Жизнь при дворце была скучноватая, собственно, кроме интриг, развлечений не было, соискатели поединка к тому же не появлялись давно, так что в тронный зал собрались царедворцы и приближенные от мала до велика – все, кто имел на это право. Я впервые присутствовал на столь представительном и торжественном сборище, но это ничуть не наполнило трепетом сердце и особого впечатления не произвело. Толпу сановников, этих разряженных в пурпур и виссон болванов, вообще не следовало брать в расчет, а тем более интересоваться ими. Горгий, как обычно, был словно олицетворение мировой скорби, и я знал, почему он сегодня особенно хмур, – люди Клеона, обязанного теперь отчитываться и передо мной, уже донесли о разговоре Горгия с Миносом. О чем они разговаривали, подслушать удалось плохо (недавно умер чтец по губам, один из лучших лазутчиков Клеона), но я примерно догадывался. Пасифая разглядывала моего афинянина с откровенным любопытством стареющей шлюхи, Ариадна – с жадным удивлением ребенка, узревшего великолепную игрушку, но было уже в ее глазах и не одно детское, так что и с этой стороны дело развивалось в нужном направлении.

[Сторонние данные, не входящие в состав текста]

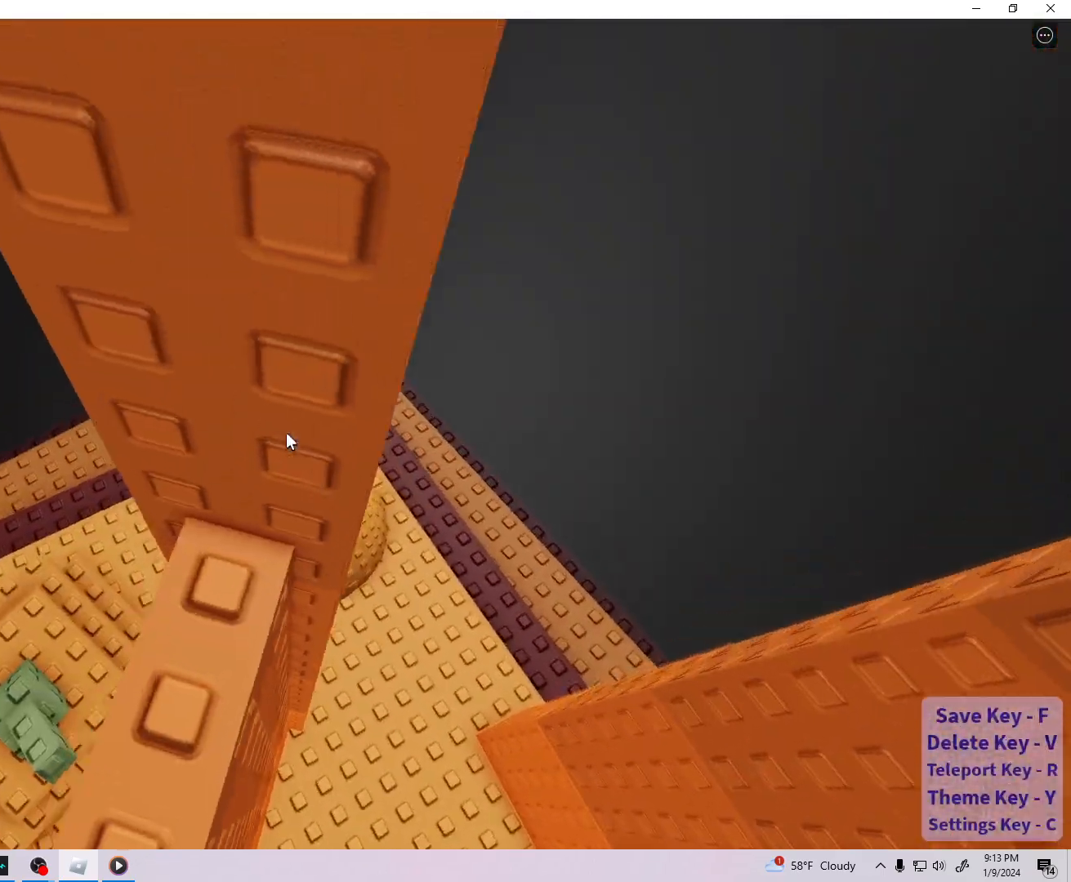
{"keys": [], "events": [[133, "space", "up"]]}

Главным образом меня, понятно, интересовал Минос. Я впервые видел так близко этого храброго в прошлом солдата, любителя и любимца женщин, человека великого ума и вынужден был признать, что противник у меня достойный. Это не означало, что моя задача так уж трудна. Во-первых, то, что однажды построено одним человеком, всегда может в один прекрасный момент быть разрушено другим. Во-вторых, в отличие от обыкновенного человека, царю свойственны некоторые стереотипные ходы мышления и присущие только властелинам страхи. И сыграть на этом можно великолепно.
Все шло, как обычно. Минос расспросил Тезея о происхождении, родственниках, прежних подвигах, буде таковые имеются, и, оставшись, по моим наблюдениям, довольным, отпустил его, ничего конкретного не пообещав, а дальнейшего я уже не видел и не слышал – вывел Тезея из тронного зала, и на этом мое участие в церемонии закончилось, о чем я нисколечко не сожалел.
– Он не сказал ни да, ни нет, – обернулся ко мне Тезей, когда мы оказались в достаточно уединенном коридоре.
– Обычная блажь многих властелинов – оттягивать решающий миг, – сказал я. – Будь то объявление войны, завершение ее или, например, наш случай. Попытка царя внушить себе и окружающим, что он сохраняет некую верховную власть над событиями. Успокойся, он вскоре решится. Как тебе понравились наши войска?
– Вымуштрованы неплохо, – сказал Тезей. – Только опыта, по-моему, им не хватает – в вашу землю давно уже никто не вторгался.
– Да, – сказал я. – Но мы воюем. Правда, давно предпочитаем воевать за пределами Крита. Нас боятся, и еще как боятся…
– Ну еще бы, запугали соседей своим чудищем…
– Государственная мудрость – штука тонкая, – сказал я. – Иногда она в том, чтобы воевать, иногда в том, чтобы не воевать.
– Но почему ты стремишься, чтобы я его убил? Ведь он, не в последнюю очередь, основа вашего благополучия?